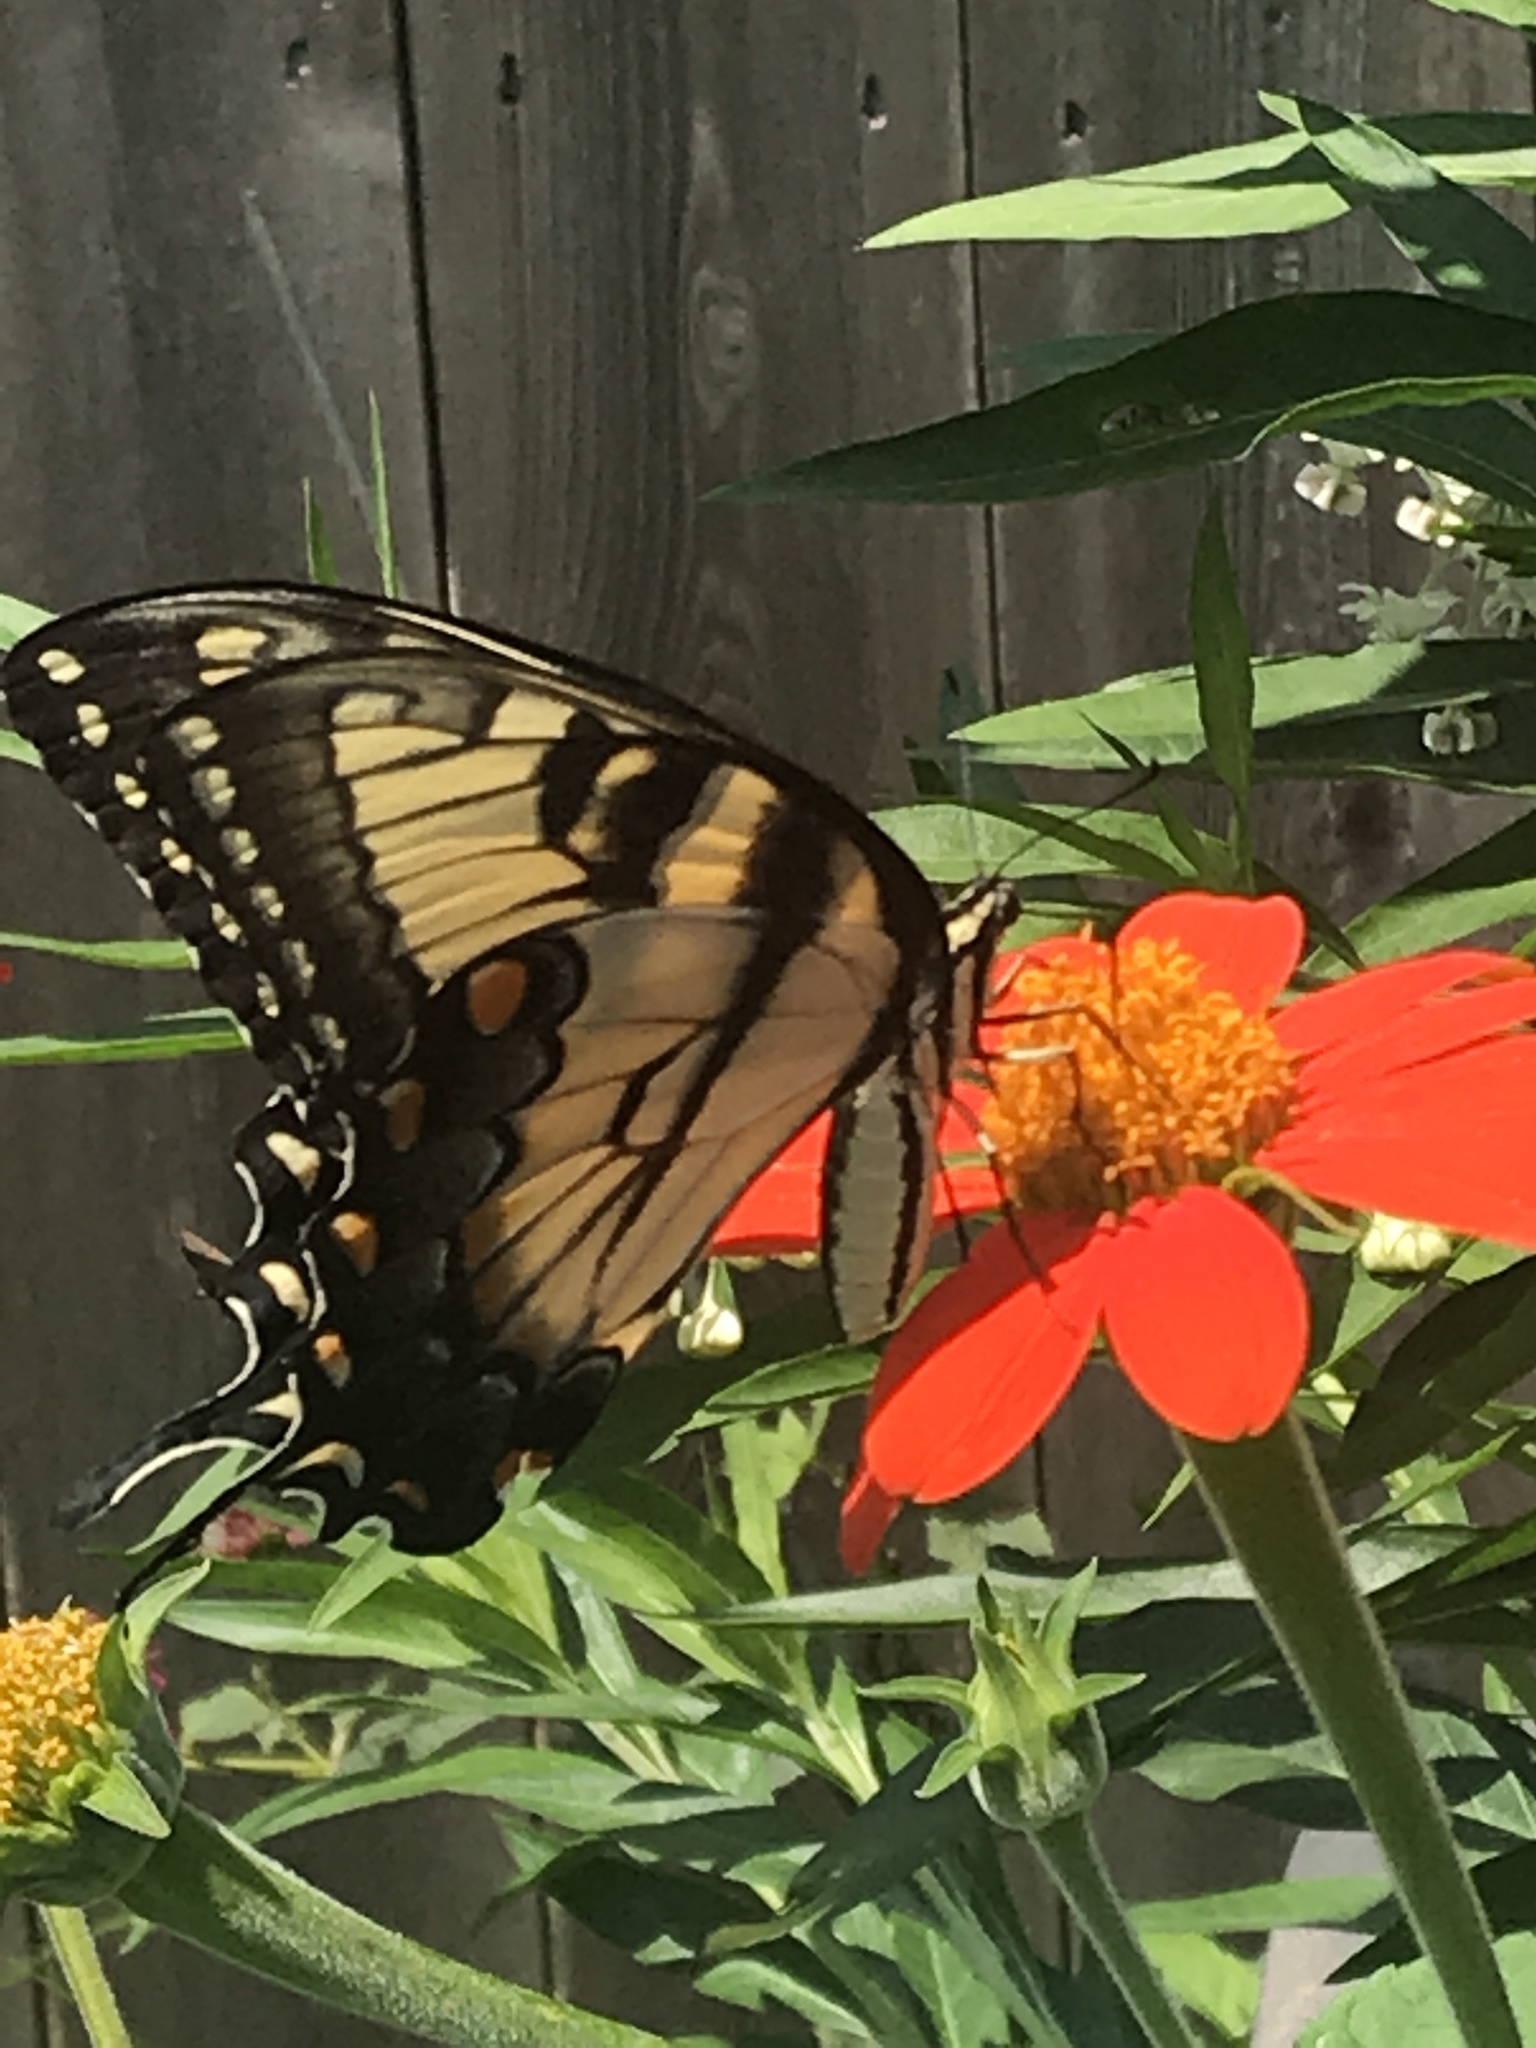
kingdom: Animalia
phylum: Arthropoda
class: Insecta
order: Lepidoptera
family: Papilionidae
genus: Papilio
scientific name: Papilio glaucus
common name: Tiger swallowtail
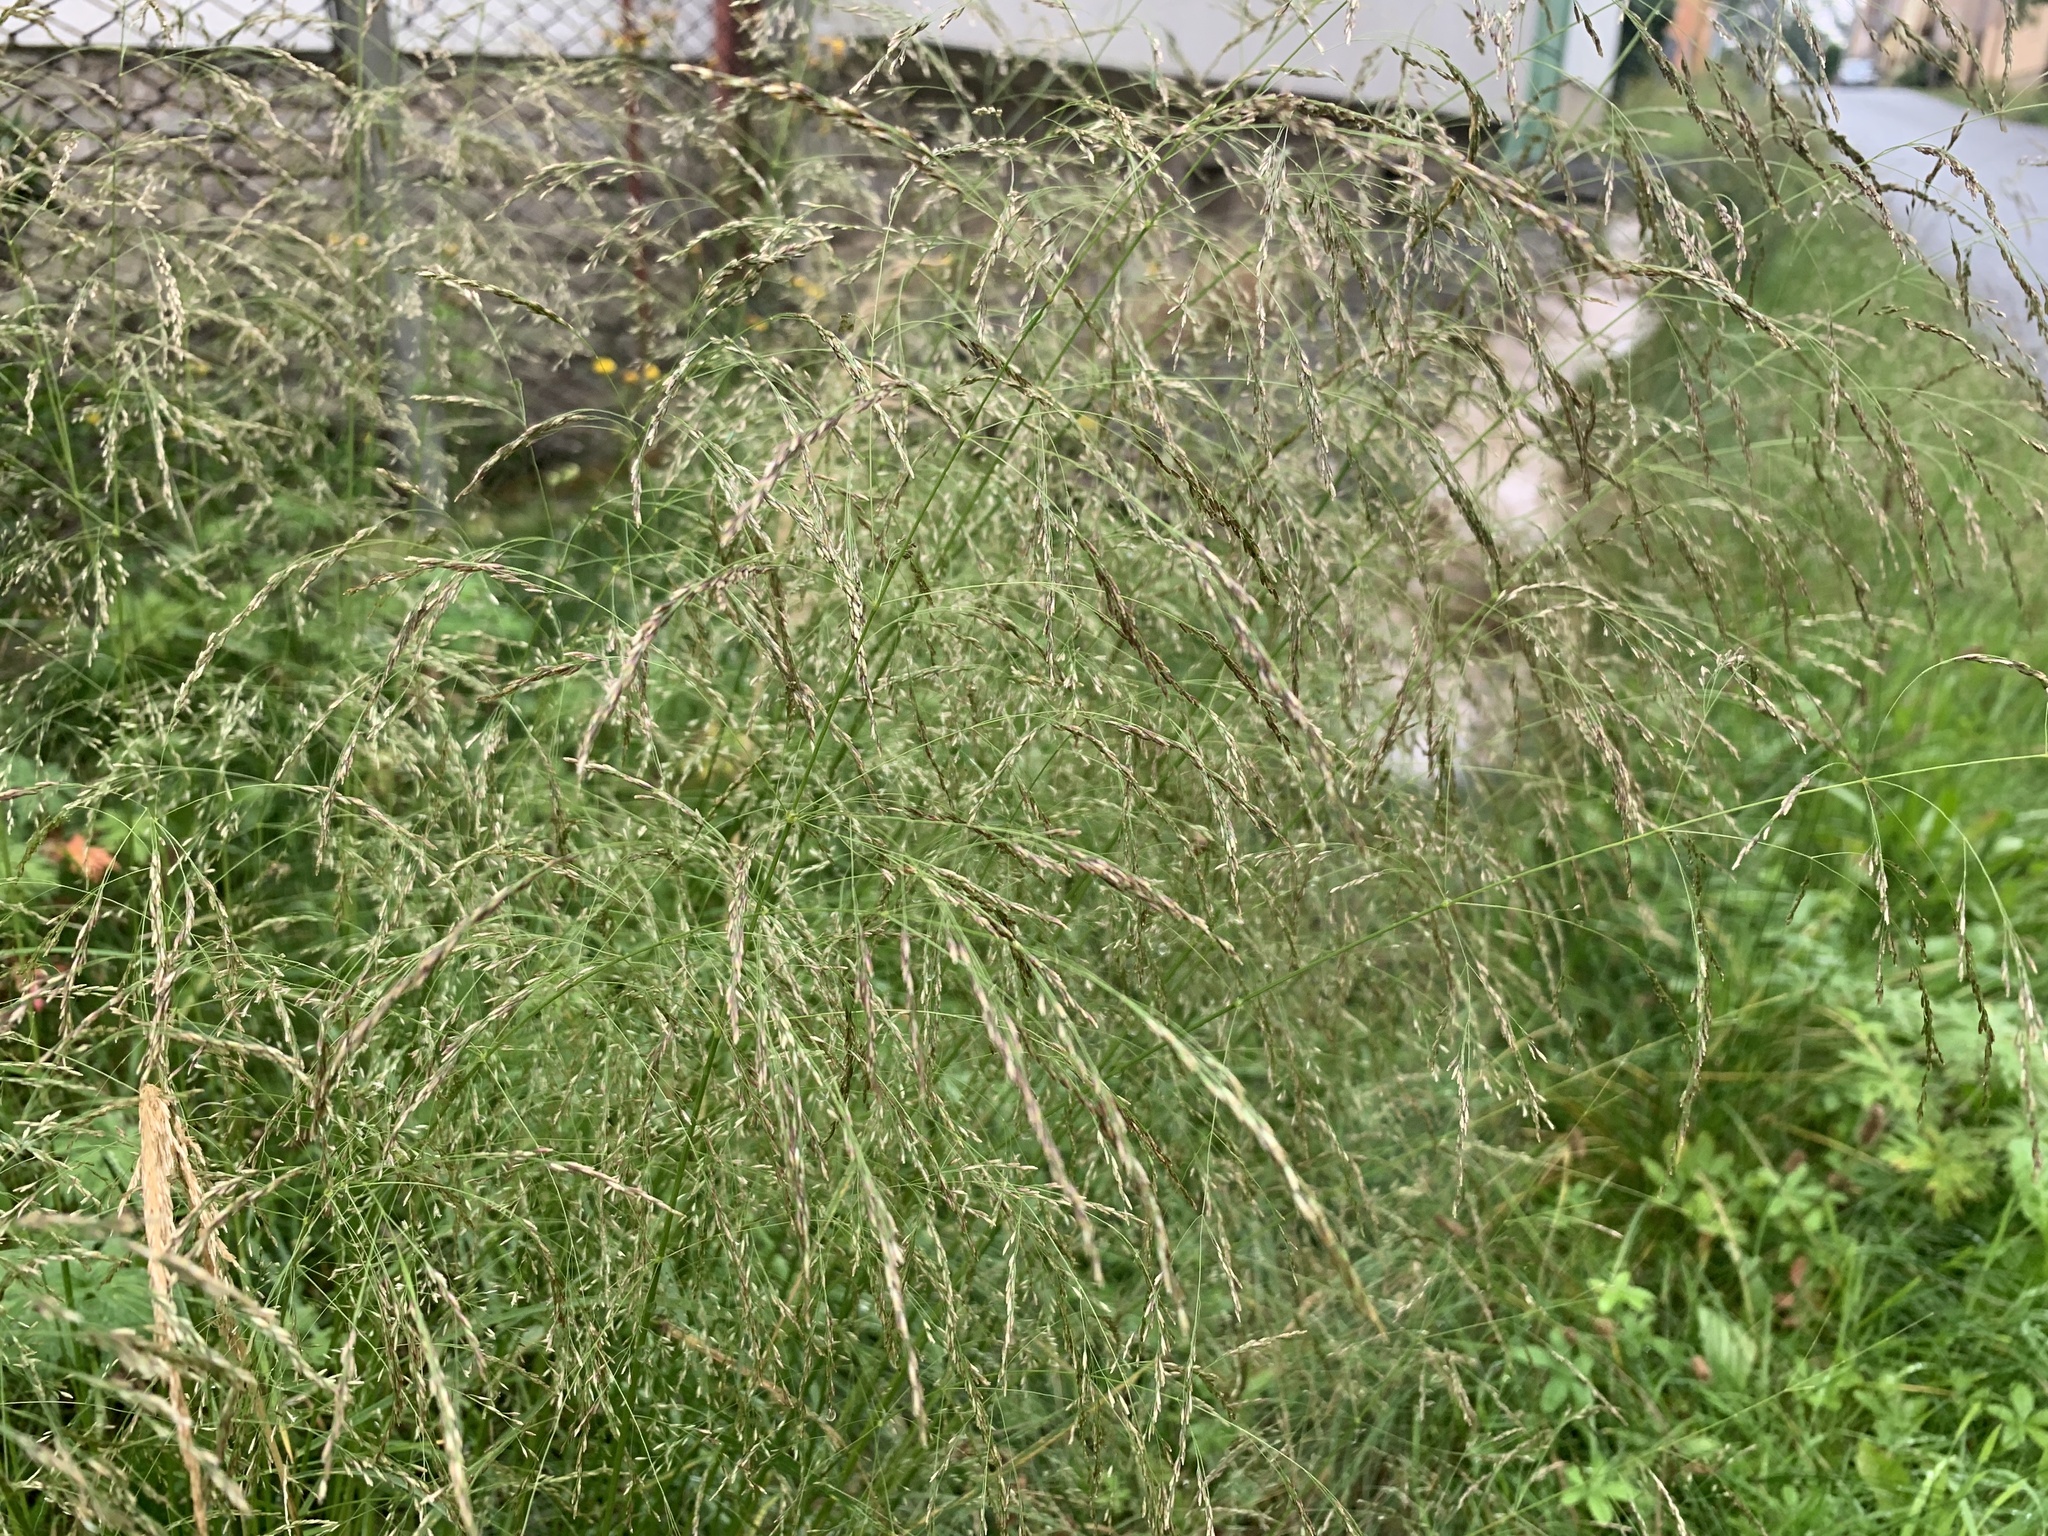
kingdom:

+ + + +

## EXERCISE OBJECTIVE
Rewrite the lines above with every "scientific name" replaced by "binomial name" and everything else left unchanged. Leave the pictures out of your answer.

## OUTPUT OF THE TASK
kingdom: Animalia
phylum: Arthropoda
class: Insecta
order: Lepidoptera
family: Papilionidae
genus: Papilio
binomial name: Papilio glaucus
common name: Tiger swallowtail
kingdom:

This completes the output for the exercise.